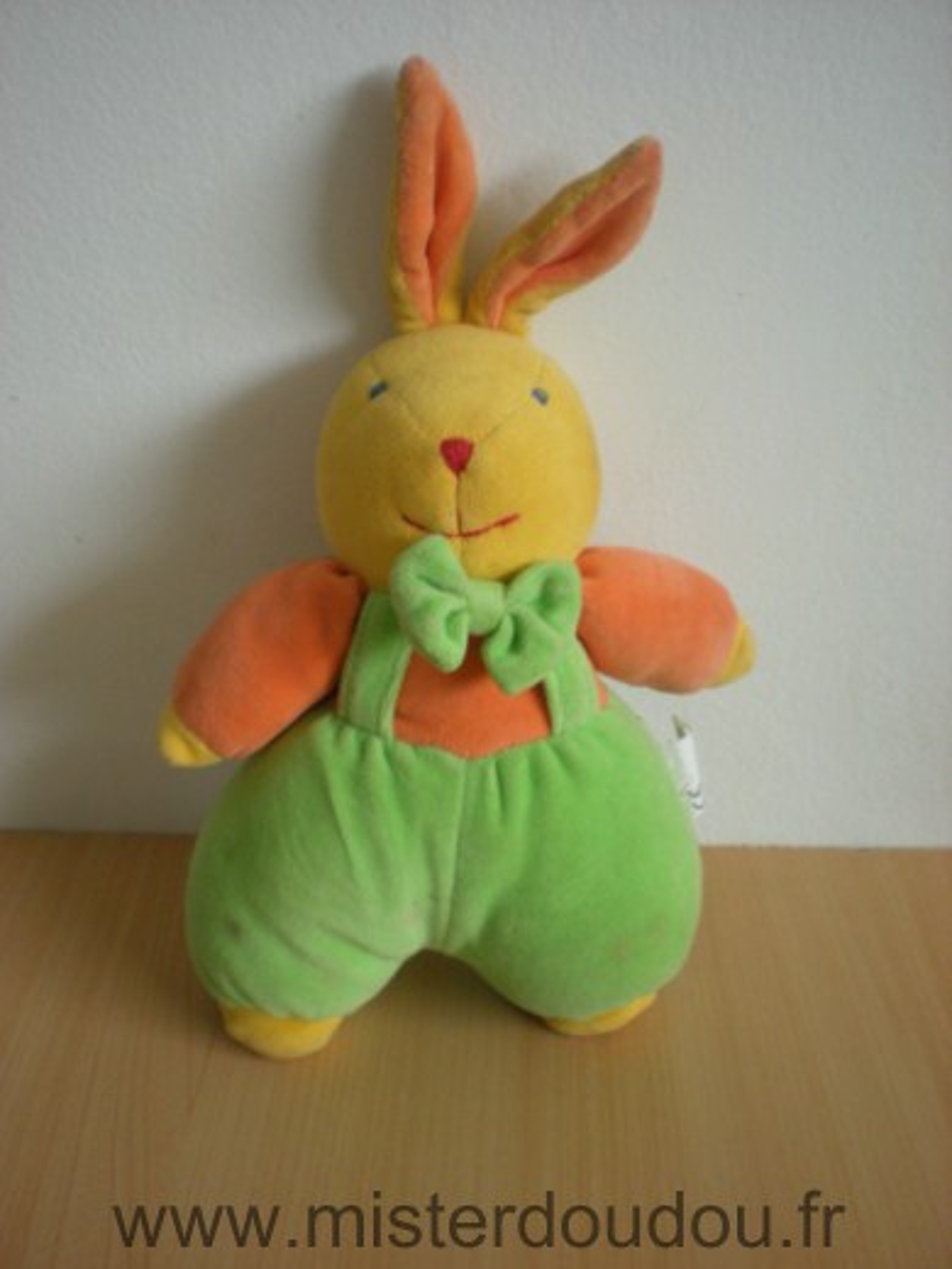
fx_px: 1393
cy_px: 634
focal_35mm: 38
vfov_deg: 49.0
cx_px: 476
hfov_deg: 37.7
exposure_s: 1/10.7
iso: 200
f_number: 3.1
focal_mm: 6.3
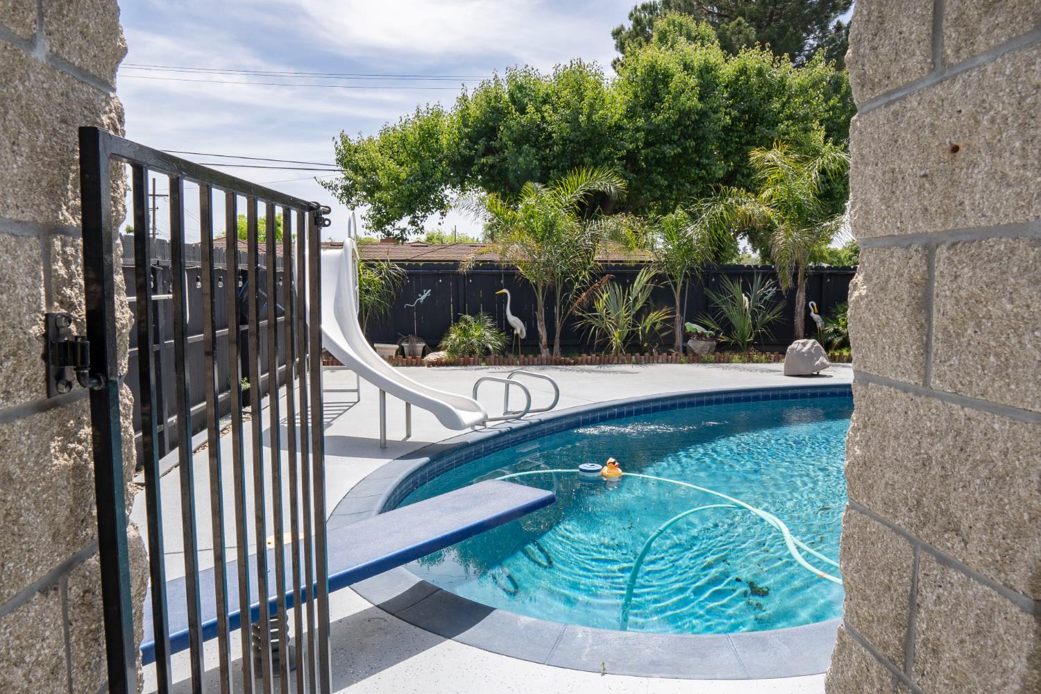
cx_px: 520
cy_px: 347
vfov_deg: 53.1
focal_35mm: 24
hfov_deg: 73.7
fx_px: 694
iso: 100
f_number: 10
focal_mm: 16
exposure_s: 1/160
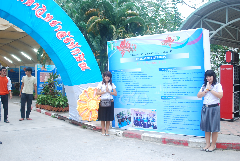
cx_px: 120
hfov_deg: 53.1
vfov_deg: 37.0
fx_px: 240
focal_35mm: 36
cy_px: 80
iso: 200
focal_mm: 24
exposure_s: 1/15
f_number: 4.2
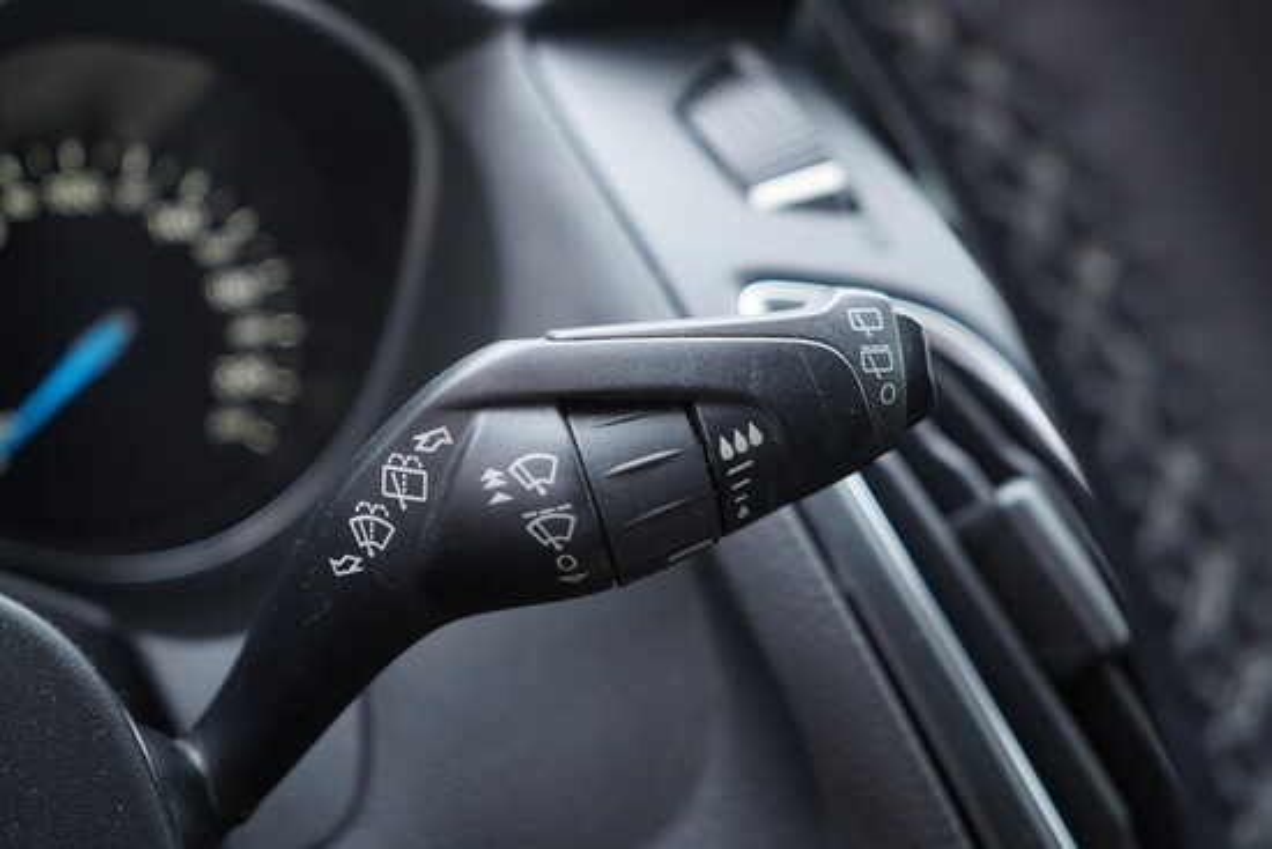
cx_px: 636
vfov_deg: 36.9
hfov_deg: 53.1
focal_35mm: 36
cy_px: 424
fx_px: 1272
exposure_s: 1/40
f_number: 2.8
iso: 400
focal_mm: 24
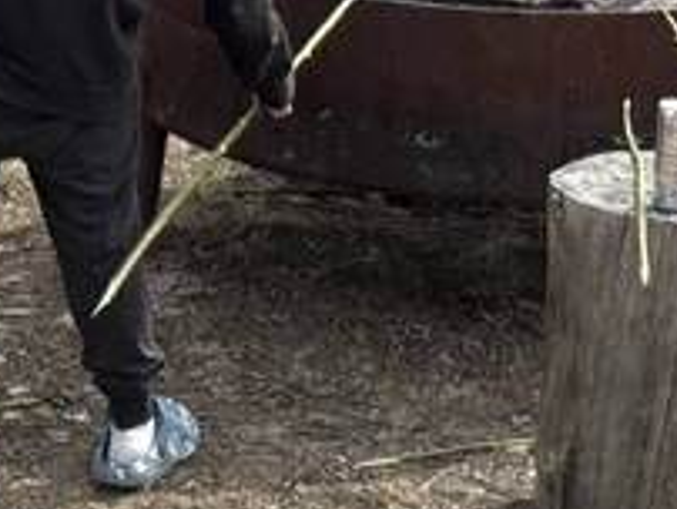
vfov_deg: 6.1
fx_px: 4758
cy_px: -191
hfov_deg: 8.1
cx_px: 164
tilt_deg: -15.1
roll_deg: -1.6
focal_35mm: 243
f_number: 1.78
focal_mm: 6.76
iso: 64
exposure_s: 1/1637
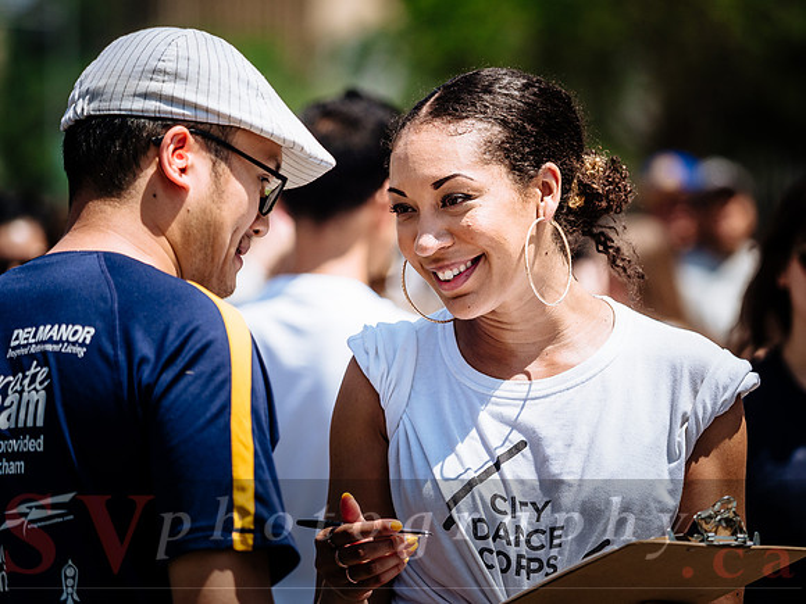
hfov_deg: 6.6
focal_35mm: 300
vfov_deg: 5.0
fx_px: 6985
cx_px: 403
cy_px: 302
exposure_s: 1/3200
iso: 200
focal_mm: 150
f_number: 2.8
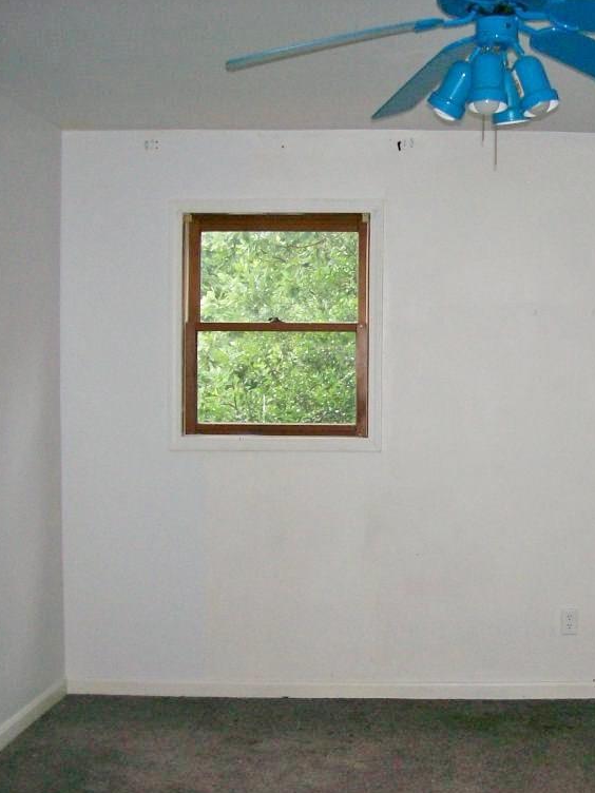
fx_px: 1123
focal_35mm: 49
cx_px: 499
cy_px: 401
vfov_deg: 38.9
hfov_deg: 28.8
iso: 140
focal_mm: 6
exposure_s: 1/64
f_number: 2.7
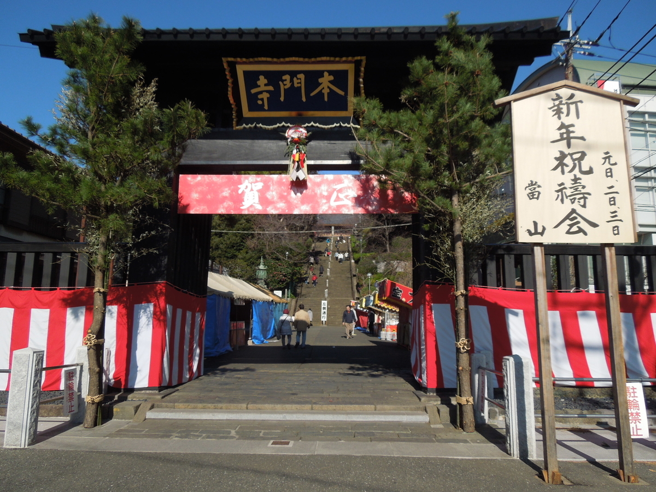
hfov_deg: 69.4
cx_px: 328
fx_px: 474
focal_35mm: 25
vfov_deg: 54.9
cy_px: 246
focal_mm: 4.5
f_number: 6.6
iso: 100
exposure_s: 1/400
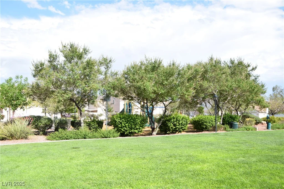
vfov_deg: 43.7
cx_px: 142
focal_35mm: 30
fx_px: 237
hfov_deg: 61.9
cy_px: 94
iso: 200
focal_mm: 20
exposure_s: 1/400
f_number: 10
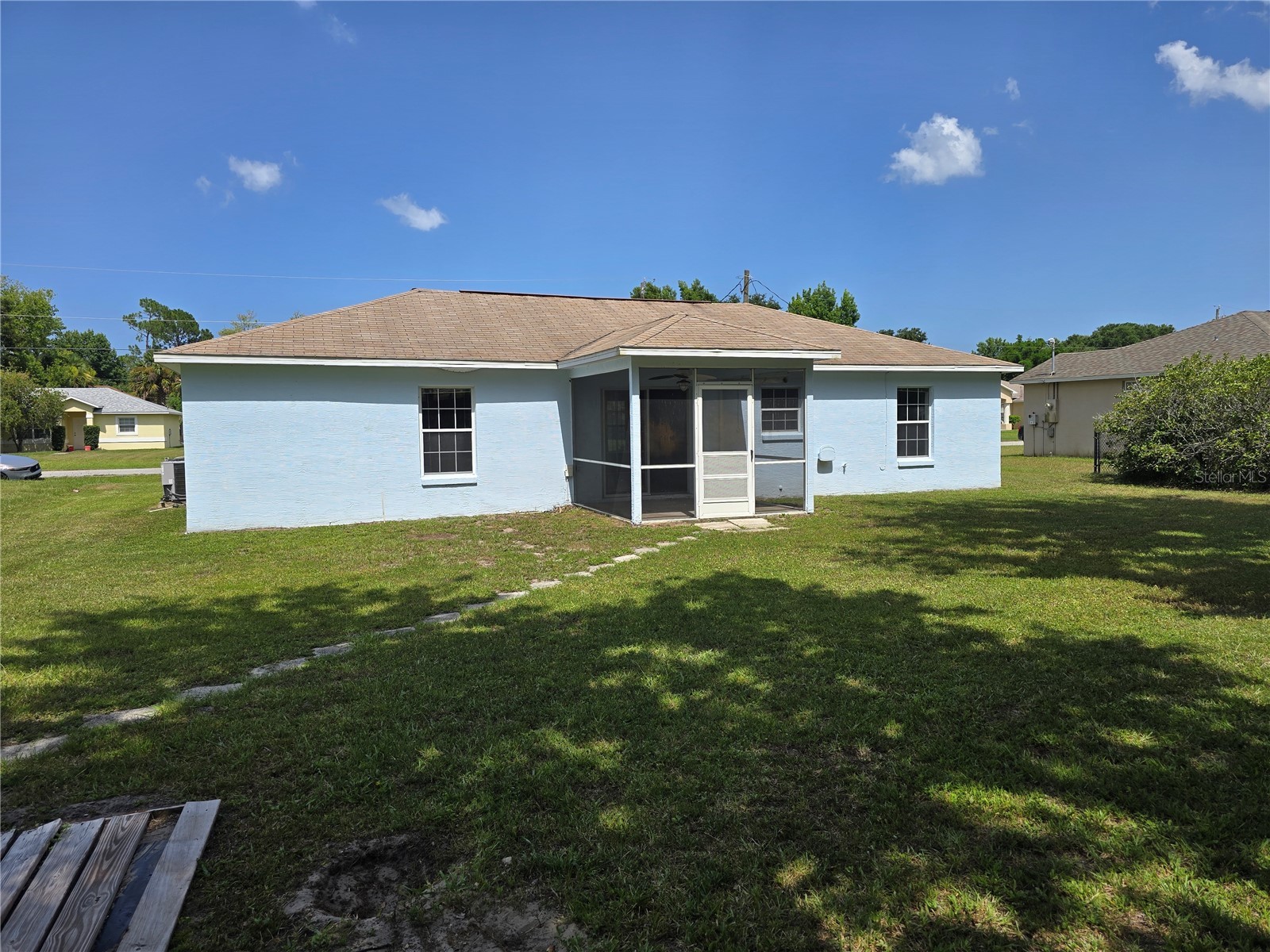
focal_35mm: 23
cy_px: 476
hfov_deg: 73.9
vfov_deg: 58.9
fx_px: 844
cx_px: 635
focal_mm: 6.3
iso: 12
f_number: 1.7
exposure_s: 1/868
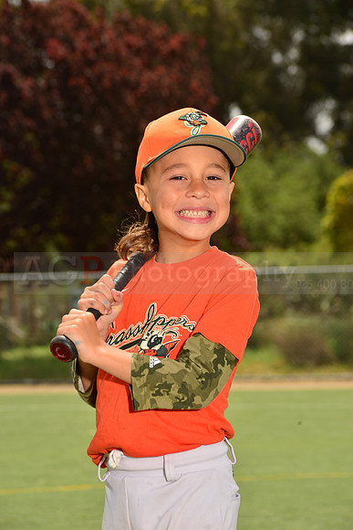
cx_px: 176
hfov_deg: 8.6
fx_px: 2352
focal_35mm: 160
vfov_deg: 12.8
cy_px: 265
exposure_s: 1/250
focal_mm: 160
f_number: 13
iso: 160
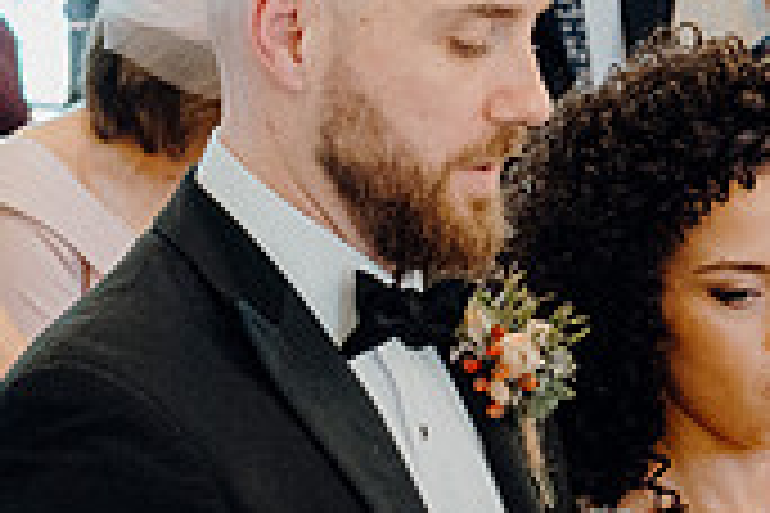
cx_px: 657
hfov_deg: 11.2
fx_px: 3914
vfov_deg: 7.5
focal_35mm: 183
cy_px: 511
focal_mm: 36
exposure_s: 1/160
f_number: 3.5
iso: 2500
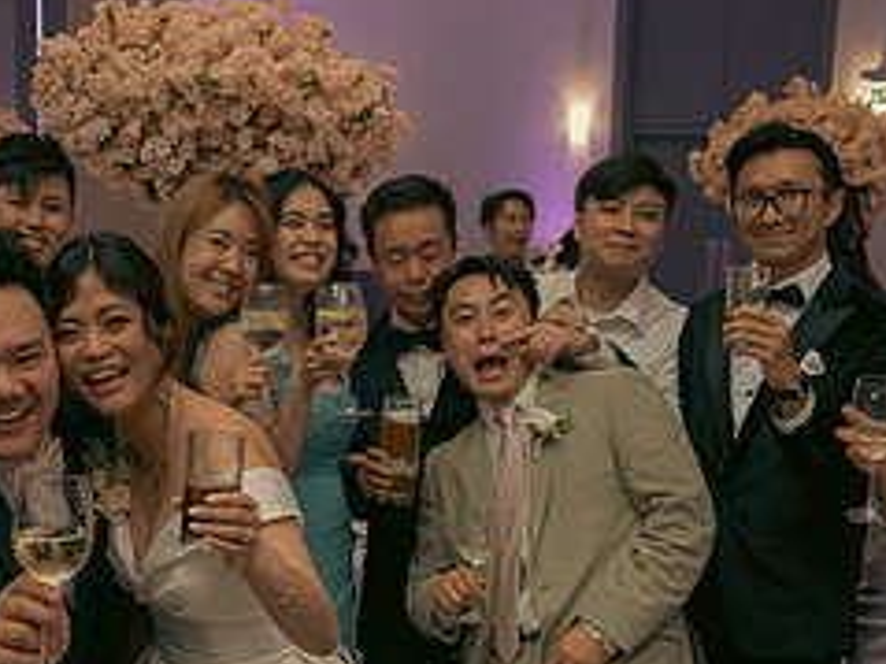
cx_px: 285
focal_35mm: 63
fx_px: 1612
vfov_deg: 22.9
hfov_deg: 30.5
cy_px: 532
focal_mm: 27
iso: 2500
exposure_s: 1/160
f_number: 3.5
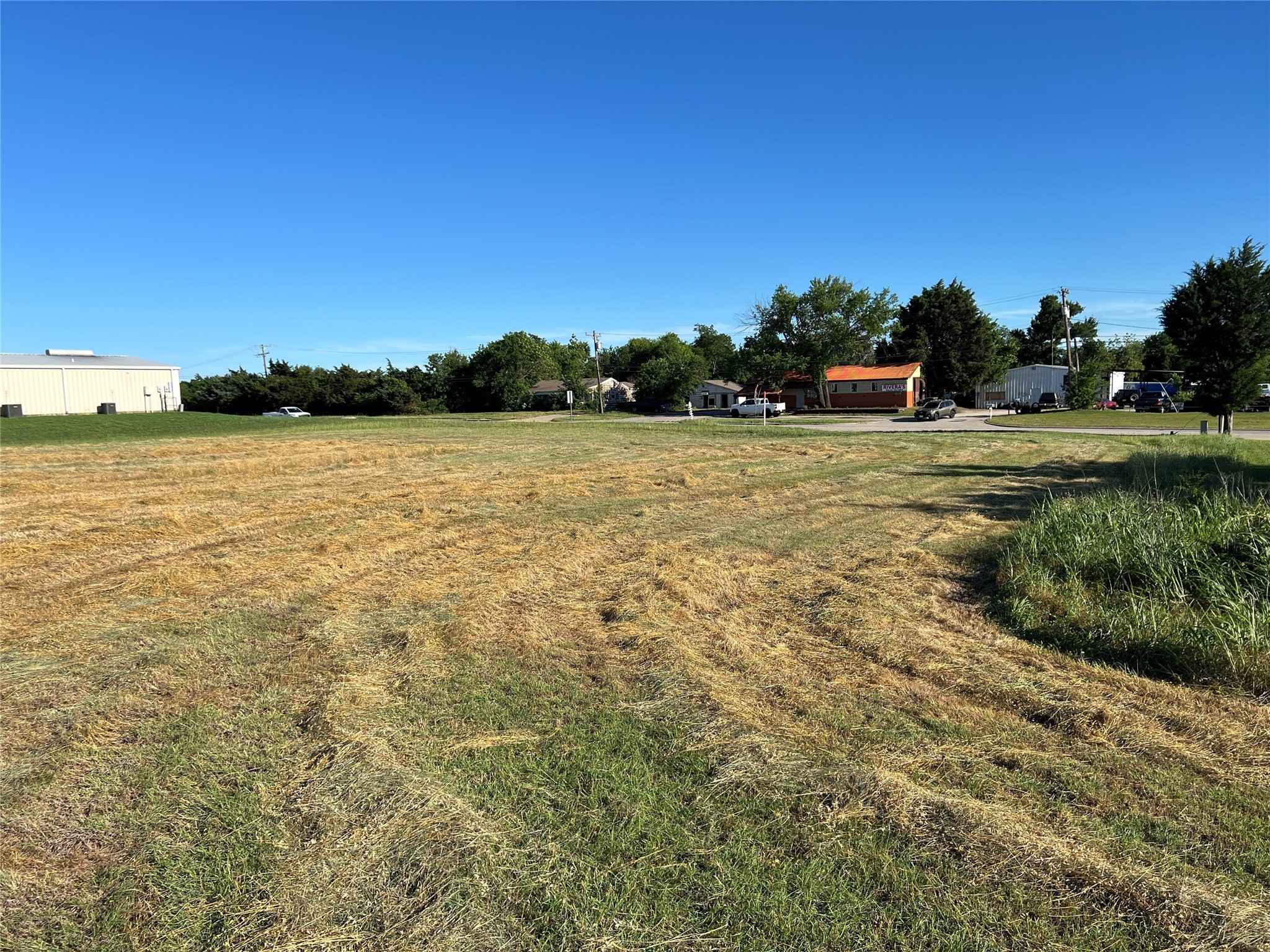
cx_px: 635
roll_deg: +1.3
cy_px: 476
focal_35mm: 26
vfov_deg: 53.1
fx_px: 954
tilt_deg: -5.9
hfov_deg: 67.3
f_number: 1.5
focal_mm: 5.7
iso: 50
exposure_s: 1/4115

-----

[TASK] Please print the line that contains "f_number: 6.6" along with every later line of the material, exactly, through the last one. Leave pictures out of the copy.

[RESPONSE TO THE EXERCISE]
f_number: 6.6
iso: 100
exposure_s: 1/400
vfov_deg: 43.7
cx_px: 142
focal_35mm: 30
fx_px: 237
hfov_deg: 61.9
cy_px: 94
iso: 200
focal_mm: 20
exposure_s: 1/400
f_number: 10
focal_35mm: 23
cy_px: 476
hfov_deg: 73.9
vfov_deg: 58.9
fx_px: 844
cx_px: 635
focal_mm: 6.3
iso: 12
f_number: 1.7
exposure_s: 1/868
cx_px: 176
hfov_deg: 8.6
fx_px: 2352
focal_35mm: 160
vfov_deg: 12.8
cy_px: 265
exposure_s: 1/250
focal_mm: 160
f_number: 13
iso: 160
cx_px: 657
hfov_deg: 11.2
fx_px: 3914
vfov_deg: 7.5
focal_35mm: 183
cy_px: 511
focal_mm: 36
exposure_s: 1/160
f_number: 3.5
iso: 2500
cx_px: 285
focal_35mm: 63
fx_px: 1612
vfov_deg: 22.9
hfov_deg: 30.5
cy_px: 532
focal_mm: 27
iso: 2500
exposure_s: 1/160
f_number: 3.5
cx_px: 635
roll_deg: +1.3
cy_px: 476
focal_35mm: 26
vfov_deg: 53.1
fx_px: 954
tilt_deg: -5.9
hfov_deg: 67.3
f_number: 1.5
focal_mm: 5.7
iso: 50
exposure_s: 1/4115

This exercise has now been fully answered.